◆ PASSAGE PROVIDED:

Top Dutch Experts Advise End of Adoptions

ACT PRESS RELEASE
January 2017

Dutch Government’s Legal Advisors say International Adoptions Should Stop

The Netherlands’ top legal advisory body – The Council for the Administration of Criminal Justice and Protection of Juveniles – has advised the Dutch Ministry of Security and Justice that “intercountry adoption is not the best way of protecting children and calls upon the government to shift its focus and to protect these children by supporting the implementation and advancement of the youth protection system in the country of origin.”

A summary of the Council’s report can be found here.

The issue will be debated in the Dutch Parliament during 2017 and the pro-adoption agencies have been effective in getting their side of the story into the Dutch media. This page represents ACT’s perspective.

In our view, this new report from the Netherland’s top legal advisors is highly significant and good news for unprotected children all over the world.

Our extensive global experience shows that inter-country adoptions is often based on fraud – the child is often separated from its parents by duress and sometimes even kidnapped – and adoptive parents in Holland and other wealthy countries are often in the dark as to the origins of their adopted children. Unfortunately, intercountry adoptions has become a lucrative (and legal) market where children are effectively sold.

◆ EXERCISE INSTRUCTIONS:
- a) According to the adoption press release, which body advised the Dutch Ministry of Security and Justice on intercountry adoption?
- b) Please say whether each statement agrees with the adoption press release, answering yes or no and quoting the words that decide it: (i) the issue will be debated in the Dutch Parliament during 2017; (ii) pro-adoption agencies have struggled to get their side into the Dutch media; (iii) intercountry adoption is described as an illegal market.
- c) Pick up the adoption press release after its last sentence and write the next part.

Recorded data
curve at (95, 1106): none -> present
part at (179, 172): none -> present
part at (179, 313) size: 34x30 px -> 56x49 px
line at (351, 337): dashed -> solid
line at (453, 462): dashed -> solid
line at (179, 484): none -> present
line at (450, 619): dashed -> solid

◆ TASK ANSWERS:
- a) The Council for the Administration of Criminal Justice and Protection of Juveniles.

- b)
(i) Yes: "The issue will be debated in the Dutch Parliament during 2017"
(ii) No: "the pro-adoption agencies have been effective in getting their side of the story into the Dutch media"
(iii) No: "intercountry adoptions has become a lucrative (and legal) market where children are effectively sold"

- c)
Arun Dohle, Director of ACT, said “the Council’s report implies that the Hague Convention’s principles have led to a market in children, thus hampering the development of child protection services in source countries. It is far better to support local child protection, and stop intercountry adoption, as the two are incompatible.

Background to the report

The Dutch Ministry of Security and Justice commissioned this report primarily because: “There has been a sharp decline in the number of children adopted into the Netherlands from abroad in the past ten years.” This has resulted in Dutch adoption agencies facing financial difficulty.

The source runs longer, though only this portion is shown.